Output the entries exactly as they appear. Pictures should not be included.

Stored data entries:

---

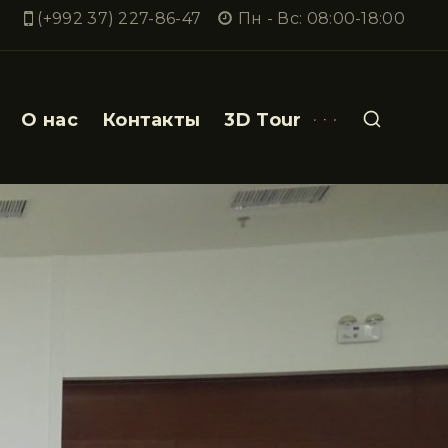
(+992 37) 227-86-47
Пн - Вс: 08:00-18:00
О нас
Контакты
3D Tour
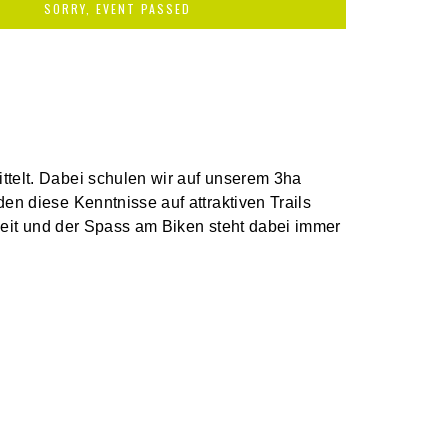
SORRY, EVENT PASSED
ttelt. Dabei schulen wir auf unserem 3ha
en diese Kenntnisse auf attraktiven Trails
rheit und der Spass am Biken steht dabei immer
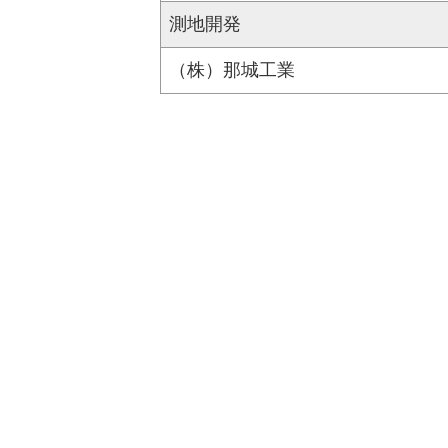
測地開発
（株）那城工業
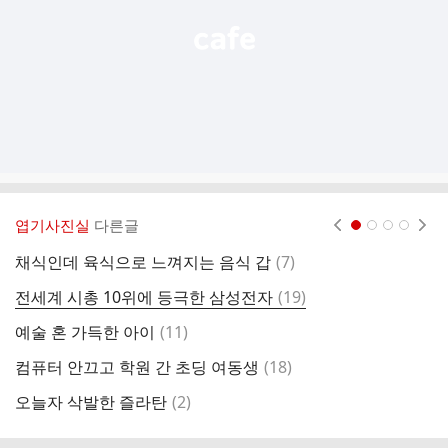
엽기사진실
다른글
현재페이지 1
2
3
4
댓
채식인데 육식으로 느껴지는 음식 갑
(
7
)
천
글
댓
전세계 시총 10위에 등극한 삼성전자
(
19
)
글
댓
예술 혼 가득한 아이
(
11
)
가
글
댓
컴퓨터 안끄고 학원 간 초딩 여동생
(
18
)
고
글
댓
오늘자 삭발한 즐라탄
(
2
)
팔
글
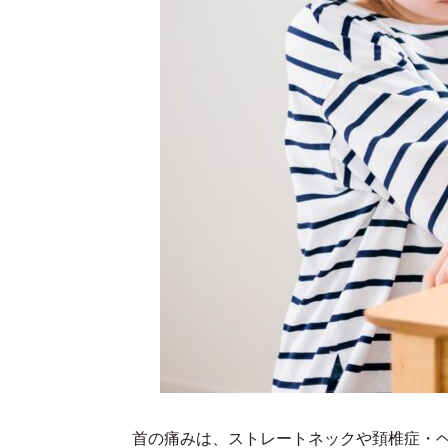
首の痛みは、ストレートネックや頚椎症・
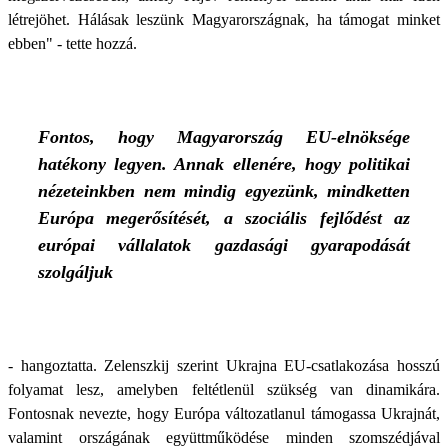
létrejöhet. Hálásak leszünk Magyarországnak, ha támogat minket
ebben" - tette hozzá.
Fontos, hogy Magyarország EU-elnöksége
hatékony legyen. Annak ellenére, hogy politikai
nézeteinkben nem mindig egyezünk, mindketten
Európa megerősítését, a szociális fejlődést az
európai vállalatok gazdasági gyarapodását
szolgáljuk
- hangoztatta. Zelenszkij szerint Ukrajna EU-csatlakozása hosszú
folyamat lesz, amelyben feltétlenül szükség van dinamikára.
Fontosnak nevezte, hogy Európa változatlanul támogassa Ukrajnát,
valamint országának együttműködése minden szomszédjával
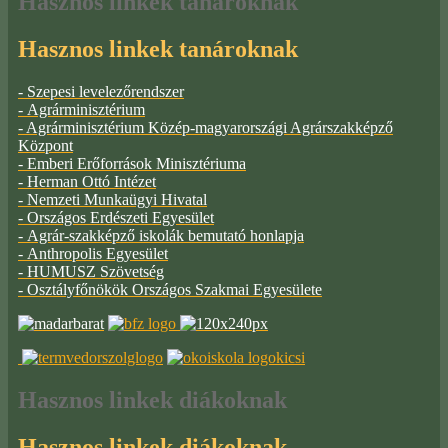
Hasznos
linkek tanároknak
Hasznos linkek tanároknak
- Szepesi levelezőrendszer
- Agrárminisztérium
- Agrárminisztérium Közép-magyarországi Agrárszakképző
Központ
- Emberi Erőforrások Minisztériuma
- Herman Ottó Intézet
- Nemzeti Munkaügyi Hivatal
- Országos Erdészeti Egyesület
- Agrár-szakképző iskolák bemutató honlapja
- Anthropolis Egyesület
- HUMUSZ Szövetség
- Osztályfőnökök Országos Szakmai Egyesülete
Hasznos
linkek diákoknak
Hasznos linkek diákoknak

---

◆ **Output of the exercise**
(+992 37) 227-86-47
Пн - Вс: 08:00-18:00
О нас
Контакты
3D Tour
SORRY, EVENT PASSED
ttelt. Dabei schulen wir auf unserem 3ha
en diese Kenntnisse auf attraktiven Trails
rheit und der Spass am Biken steht dabei immer
測地開発
（株）那城工業
엽기사진실
다른글
현재페이지 1
2
3
4
댓
채식인데 육식으로 느껴지는 음식 갑
(
7
)
천
글
댓
전세계 시총 10위에 등극한 삼성전자
(
19
)
글
댓
예술 혼 가득한 아이
(
11
)
가
글
댓
컴퓨터 안끄고 학원 간 초딩 여동생
(
18
)
고
글
댓
오늘자 삭발한 즐라탄
(
2
)
팔
글
首の痛みは、ストレートネックや頚椎症・
létrejöhet. Hálásak leszünk Magyarországnak, ha támogat minket
ebben" - tette hozzá.
Fontos, hogy Magyarország EU-elnöksége
hatékony legyen. Annak ellenére, hogy politikai
nézeteinkben nem mindig egyezünk, mindketten
Európa megerősítését, a szociális fejlődést az
európai vállalatok gazdasági gyarapodását
szolgáljuk
- hangoztatta. Zelenszkij szerint Ukrajna EU-csatlakozása hosszú
folyamat lesz, amelyben feltétlenül szükség van dinamikára.
Fontosnak nevezte, hogy Európa változatlanul támogassa Ukrajnát,
valamint országának együttműködése minden szomszédjával
Hasznos
linkek tanároknak
Hasznos linkek tanároknak
- Szepesi levelezőrendszer
- Agrárminisztérium
- Agrárminisztérium Közép-magyarországi Agrárszakképző
Központ
- Emberi Erőforrások Minisztériuma
- Herman Ottó Intézet
- Nemzeti Munkaügyi Hivatal
- Országos Erdészeti Egyesület
- Agrár-szakképző iskolák bemutató honlapja
- Anthropolis Egyesület
- HUMUSZ Szövetség
- Osztályfőnökök Országos Szakmai Egyesülete
Hasznos
linkek diákoknak
Hasznos linkek diákoknak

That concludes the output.